PROBLEM:
Find each line in the items below that contains the word "qualified" and copy those lines.

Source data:
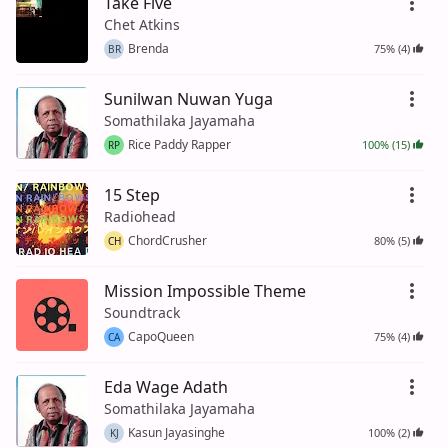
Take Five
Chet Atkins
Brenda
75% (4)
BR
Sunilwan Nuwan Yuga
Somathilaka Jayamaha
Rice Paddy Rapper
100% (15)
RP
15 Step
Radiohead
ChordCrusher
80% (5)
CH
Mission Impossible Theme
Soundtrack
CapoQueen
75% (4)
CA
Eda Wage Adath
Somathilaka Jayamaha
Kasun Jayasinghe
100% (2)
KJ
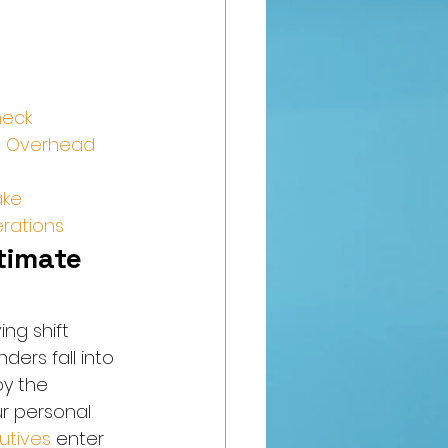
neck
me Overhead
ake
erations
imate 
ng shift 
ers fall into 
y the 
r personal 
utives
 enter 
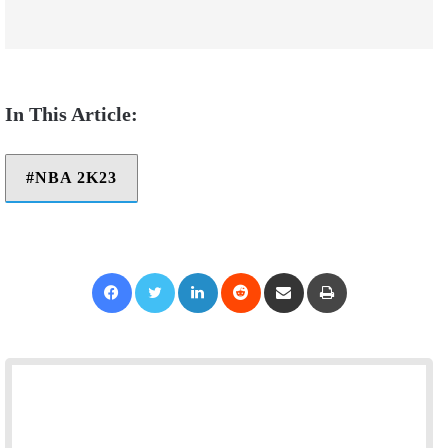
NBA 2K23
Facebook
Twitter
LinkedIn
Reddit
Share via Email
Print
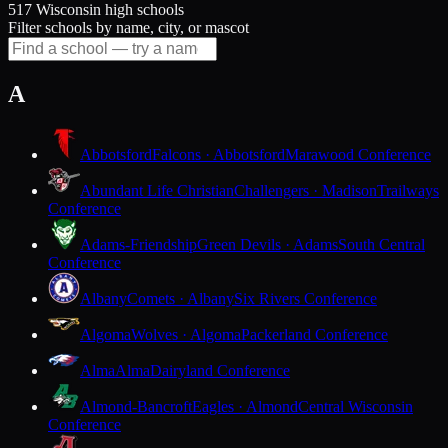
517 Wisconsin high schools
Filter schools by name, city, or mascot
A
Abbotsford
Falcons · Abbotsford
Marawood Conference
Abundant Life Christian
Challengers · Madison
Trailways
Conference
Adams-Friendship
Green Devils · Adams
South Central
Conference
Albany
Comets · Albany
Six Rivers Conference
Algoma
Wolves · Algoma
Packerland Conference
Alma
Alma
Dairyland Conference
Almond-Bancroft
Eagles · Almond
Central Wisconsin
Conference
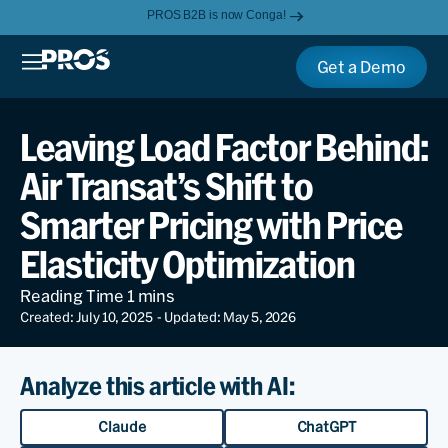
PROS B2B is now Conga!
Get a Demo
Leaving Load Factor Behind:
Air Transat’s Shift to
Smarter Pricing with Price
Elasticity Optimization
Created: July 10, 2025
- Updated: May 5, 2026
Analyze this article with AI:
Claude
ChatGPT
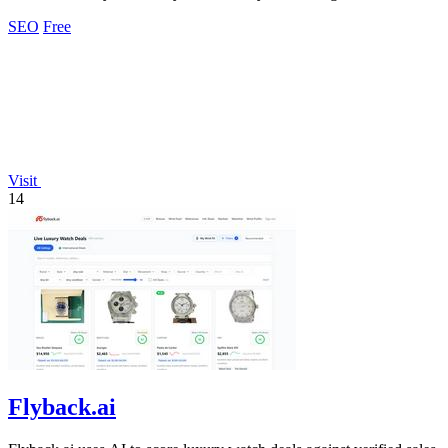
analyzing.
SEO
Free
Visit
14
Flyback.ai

* * *

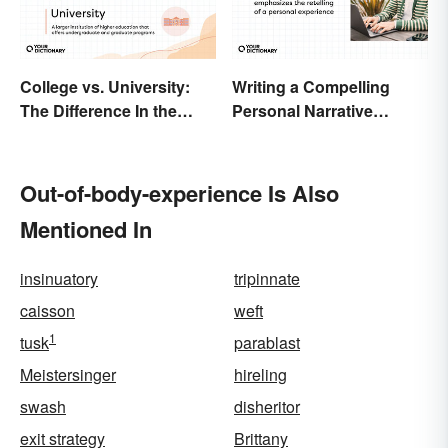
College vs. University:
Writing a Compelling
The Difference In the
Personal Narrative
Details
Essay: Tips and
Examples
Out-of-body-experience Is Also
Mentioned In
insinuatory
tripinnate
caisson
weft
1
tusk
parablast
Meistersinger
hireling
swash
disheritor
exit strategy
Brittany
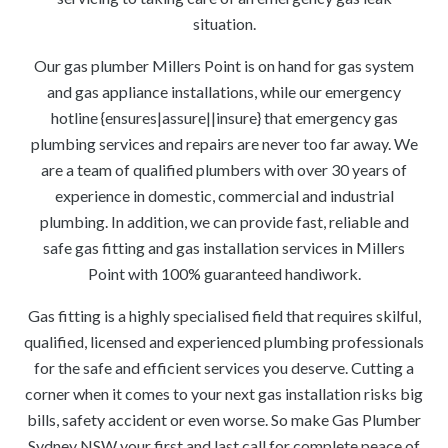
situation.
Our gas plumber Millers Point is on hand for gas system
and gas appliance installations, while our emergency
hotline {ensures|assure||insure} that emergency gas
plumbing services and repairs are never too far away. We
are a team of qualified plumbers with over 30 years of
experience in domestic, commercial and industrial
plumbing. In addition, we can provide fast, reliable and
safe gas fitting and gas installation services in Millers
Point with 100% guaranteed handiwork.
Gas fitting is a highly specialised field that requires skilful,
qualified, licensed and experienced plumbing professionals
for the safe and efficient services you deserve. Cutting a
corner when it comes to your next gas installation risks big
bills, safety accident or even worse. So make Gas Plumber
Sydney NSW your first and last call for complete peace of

---

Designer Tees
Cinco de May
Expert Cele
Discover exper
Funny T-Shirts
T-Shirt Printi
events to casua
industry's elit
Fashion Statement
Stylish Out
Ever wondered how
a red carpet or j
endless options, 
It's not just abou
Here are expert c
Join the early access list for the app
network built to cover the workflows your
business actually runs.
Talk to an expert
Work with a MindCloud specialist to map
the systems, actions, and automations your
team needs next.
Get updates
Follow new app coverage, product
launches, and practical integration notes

OUTPUT OF THE EXERCISE:
are a team of qualified plumbers with over 30 years of
qualified, licensed and experienced plumbing professionals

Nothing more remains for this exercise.